Em matéria do jornal O Estado de S. Paulo em 2002, Toledo denunciou a situação do monumento Cruzeiro Quinhentista, em Cubatão, construído em 1922.
Para comemorar o primeiro centenário da Independência do Brasil, o governo de São Paulo contratou o arquiteto Victor Dubugras (1868-1933) para criar oito monumentos ao longo do chamado Caminho do Mar, Estrada Velha de Santos.
Os azulejos originais foram obra do artista plástico Wasth Rodrigues (1891-1957) — Toledo também localizou e fez levantamento técnico de todos eles.

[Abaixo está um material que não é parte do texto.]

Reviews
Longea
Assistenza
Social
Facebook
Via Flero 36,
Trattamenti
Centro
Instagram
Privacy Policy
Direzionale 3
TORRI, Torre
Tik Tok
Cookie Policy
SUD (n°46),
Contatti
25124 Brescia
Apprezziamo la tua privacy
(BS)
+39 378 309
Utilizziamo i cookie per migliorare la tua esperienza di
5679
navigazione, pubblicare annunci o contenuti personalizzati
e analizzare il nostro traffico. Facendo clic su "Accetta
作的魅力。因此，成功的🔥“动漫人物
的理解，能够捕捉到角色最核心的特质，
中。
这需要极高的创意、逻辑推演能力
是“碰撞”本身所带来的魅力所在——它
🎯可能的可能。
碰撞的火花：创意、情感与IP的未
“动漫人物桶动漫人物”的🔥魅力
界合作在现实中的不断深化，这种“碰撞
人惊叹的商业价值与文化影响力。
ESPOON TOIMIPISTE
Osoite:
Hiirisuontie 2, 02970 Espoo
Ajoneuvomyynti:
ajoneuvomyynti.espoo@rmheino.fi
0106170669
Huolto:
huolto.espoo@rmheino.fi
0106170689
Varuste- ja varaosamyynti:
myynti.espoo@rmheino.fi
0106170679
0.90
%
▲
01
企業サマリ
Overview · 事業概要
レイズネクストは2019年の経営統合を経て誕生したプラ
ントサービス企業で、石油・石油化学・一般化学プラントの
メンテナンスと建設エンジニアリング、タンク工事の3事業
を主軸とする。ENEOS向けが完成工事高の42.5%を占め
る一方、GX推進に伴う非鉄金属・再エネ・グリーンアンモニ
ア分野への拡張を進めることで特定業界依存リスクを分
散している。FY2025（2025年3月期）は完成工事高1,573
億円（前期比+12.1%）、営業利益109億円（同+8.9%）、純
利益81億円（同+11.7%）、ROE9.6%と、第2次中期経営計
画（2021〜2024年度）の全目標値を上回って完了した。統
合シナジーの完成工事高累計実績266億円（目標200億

“O monumento marca o ponto de convergência dos antigos caminhos que desciam a serra. A cruz recebeu ‘restauros’ desastrosos. Num deles os azulejos originais foram partidos e substituídos por ‘novos'”, escreveu Toledo no jornal.
O arquiteto e historiador conta que passando por ali, em uma de suas expedições, conseguiu “resgatar, em meio aos escombros, um fragmento retratando, justamente, o rosto do Padre Anchieta”.
Oliveira afirma que, sem o trabalho do professor, “não teríamos registro dos painéis de azulejos originais de Wasth Rodrigues”.
O pesquisador e YouTuber Paulo Rezzutti destaca a importância do trabalho de Toledo para São Paulo.
“Ele misturou arquitetura com história e arqueologia e, como um Indiana Jones paulista, localizou as rotas dos primeiros colonizadores brancos do litoral ao planalto paulista”, destaca.
O historiador Paulo César Garcez Marins, professor do Museu Paulista da USP, destaca a importância do livro recém-lançado como documento que registra as expedições do professor Toledo, com imagens originais do percurso e fotografias da época.
“É um trabalho de divulgação baseado em pesquisas acadêmicas de muitos anos”, diz Marins.
Professor da Universidade Estadual Paulista (Unesp), o historiador Paulo Henrique Martinez afirma à BBC News Brasil que o material do livro recém-lançado “é altamente simbólico, emblemático e representativo”.
“A relevância cultural do livro vai ao encontro das preocupações que desde a década de 1920 animaram a busca e a construção da identidade histórica e nacional através da memória política, quase familiar, dos magnatas paulistas do café, do comércio e das finanças. , ele diz.